With reference to FIG. 1, in this embodiment, the ground portion 123 is connected to the second radiator body 122, and is located between the first end portion 124 of the second radiator body 122 and a second end portion 125 of the second radiator body 122. The ground portion 123 is perpendicular to the second radiator body 122. In a modified example, the ground portion 123 is not perpendicular to the second radiator body 122, or has bending structure. The antenna structure 100 can further comprise a ground element 160, wherein the ground portion 123 is connected to the ground element 160, and the ground element 160 is grounded.
With reference to FIG. 1, in this embodiment, the second radiator 120 further comprises an extending portion 126, and the extending portion 126 is connected to the second end portion 125, The extending portion 126 is substantially L-shaped. In modified examples, the shape of the extending portion 126 can be changed, or the extending portion 126 can be omitted.
In the embodiment of the invention, the switch circuit 150 can be formed by a P-intrinsic-N diode (PIN), resister (R) and inductor (L). However, the invention is not limited thereby. The design of the switch circuit 150 can be modified.
The antenna structure of the embodiment of the invention is characteristic in that the operation band thereof shifts when the coupling degree between the first radiator 110, the second radiator 120 and the second coupling portion 140 changes to satisfy transmission requirements. FIG. 3 shows the voltage standing wave ratios of the antenna structure of the embodiment of the invention, wherein the line M1 shows the voltage standing wave ratio of the antenna structure in the first mode, and the line M2 shows the voltage standing wave ratio of the antenna structure in the second mode. As shown in FIG. 3, the low-frequency band portion of the antenna structure in the first mode is different from the low-frequency band portion of the antenna structure in the second mode. Therefore, the antenna structure of the embodiment of the invention can satisfy the transmission requirements of different areas (for example, in America or Europe).

GIVEN DATA:

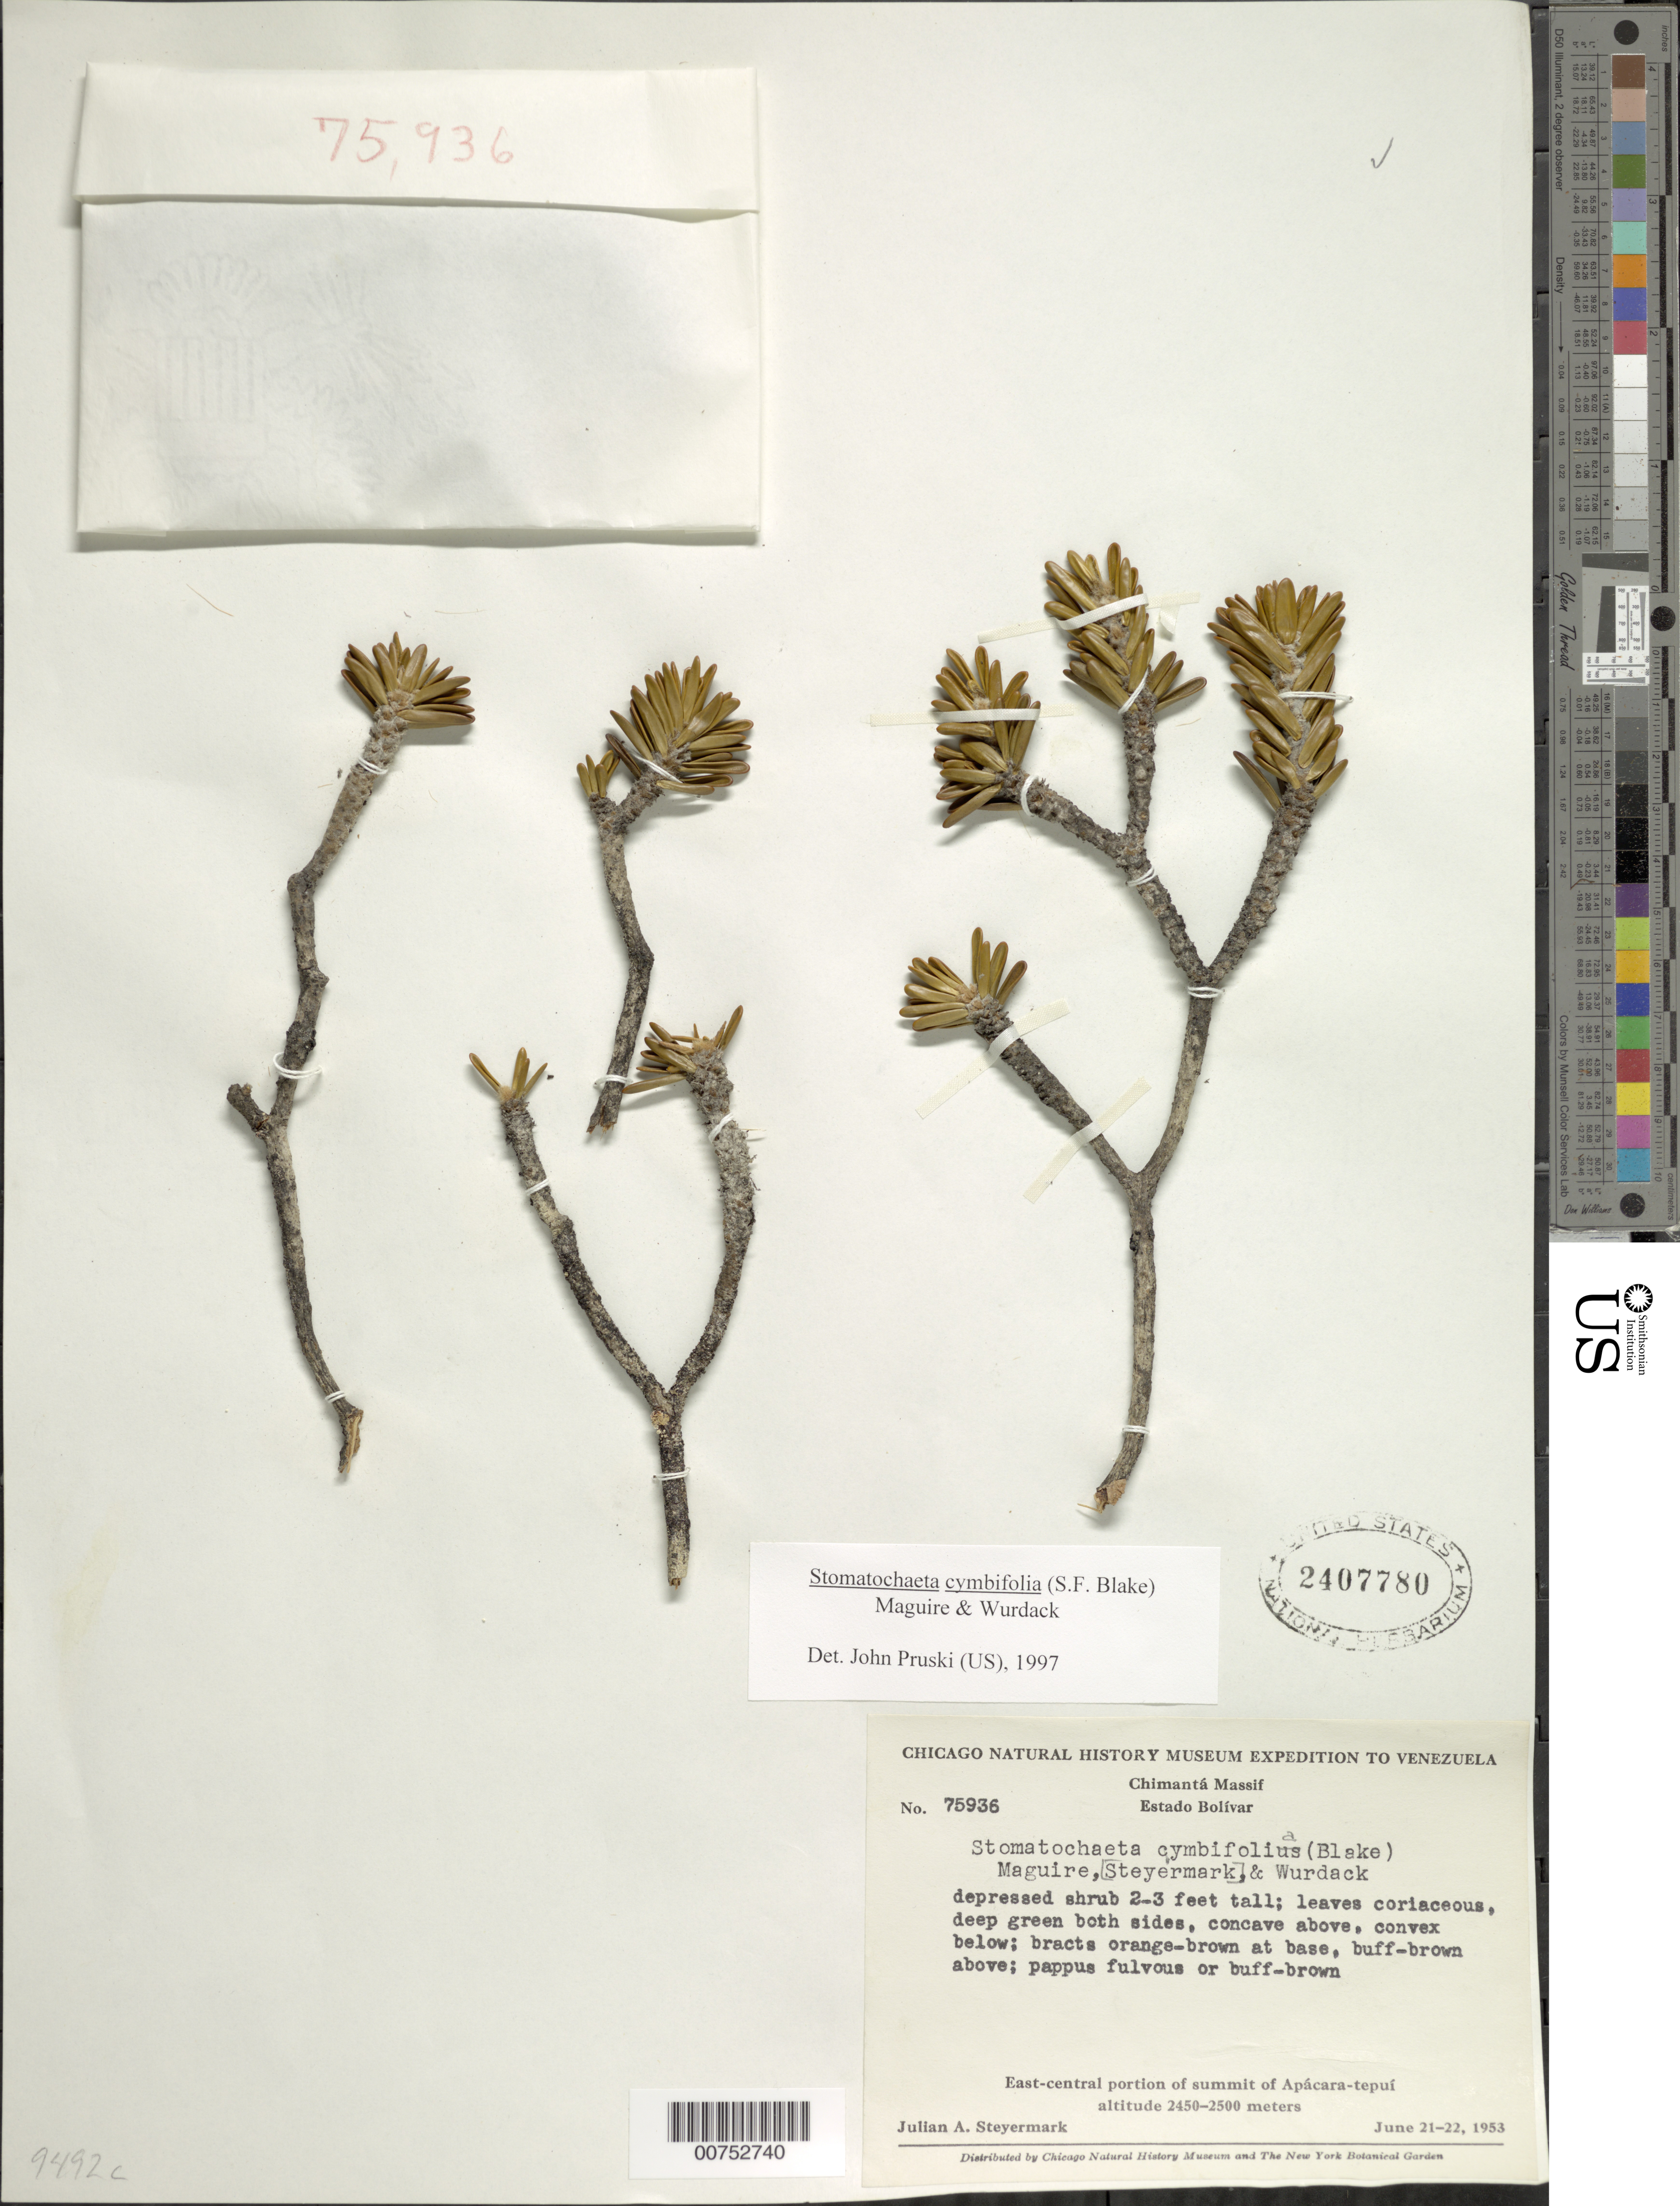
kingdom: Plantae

PROBLEMS AND TASKS:
[a] The antenna structure text says the antenna can meet the transmission requirements of different areas. Using only what the text states, explain in one to three sentences why.
[b] Pick up the antenna structure text after its last sentence and continue it in the same technical style.

ANSWERS FOR THE EXERCISE:
[a] The operation band of the antenna structure shifts when the coupling degree between the first radiator 110, the second radiator 120 and the second coupling portion 140 changes. As FIG. 3 shows, the low-frequency band portion in the first mode differs from the one in the second mode. This lets the antenna meet the requirements of different areas, such as America or Europe.

[b]
With reference to FIG. 4, the antenna structure 100 can be utilized in a portable electronic device 10. The portable electronic device 10 comprises the antenna structure 100 and a system circuit 11. The antenna structure 100 is electrically connected to the system circuit 11. When the portable electronic device 10 is activated, the antenna structure 100 sends a high frequency signal to search for wireless network base stations, and the system circuit 11 ascertains the location of the portable electronic device 10 (for example, in America or Europe) according to the detected wireless network base station signal. Then, the antenna structure 100 is switched between the first mode and the second mode according to the location of the portable electronic device 10. The antenna structure can be utilized in notebooks, tablet computers or other electronic devices.
Use of ordinal terms such as “first”, “second”, “third”, etc., in the claims to modify a claim element does not by itself connote any priority, precedence, or order of one claim element over another or the temporal order in which acts of a method are performed, but are used merely as labels to distinguish one claim element having a certain name from another element having a same name (but for use of the ordinal term) to distinguish the claim elements.
While the invention has been described by way of example and in terms of the preferred embodiments, it is to be understood that the invention is not limited to the disclosed embodiments. To the contrary, it is intended to cover various modifications and similar arrangements (as would be apparent to those skilled in the art). Therefore, the scope of the appended claims should be accorded the broadest interpretation so as o encompass all such modifications and similar arrangements.

Claims (15)

What is claimed is:
1. An antenna structure, comprising:
a first radiator, comprising a feed portion and a first radiator body;
a second radiator, comprising a first coupling portion, a second radiator body and a ground portion, wherein the first coupling portion is connected to a first end portion of the second radiator body, and the ground portion is connected to the second radiator body;
a second coupling portion, wherein at least a portion of the first radiator body is located between the first coupling portion and the second coupling portion; and
a switch circuit, connected to the second radiator and the second coupling portion, wherein when the antenna structure is in a first mode, the switch circuit forms an electric path between the second radiator and the second coupling portion, and when the antenna structure is in a second mode, the switch circuit removes the electric path between the second radiator and the second coupling portion.
2. The antenna structure as claimed in claim 1, wherein the first radiator body is parallel to the first coupling portion and the second coupling portion.
3. The antenna structure as claimed in claim 2, wherein the length of the second coupling portion is shorter than the first radiator body.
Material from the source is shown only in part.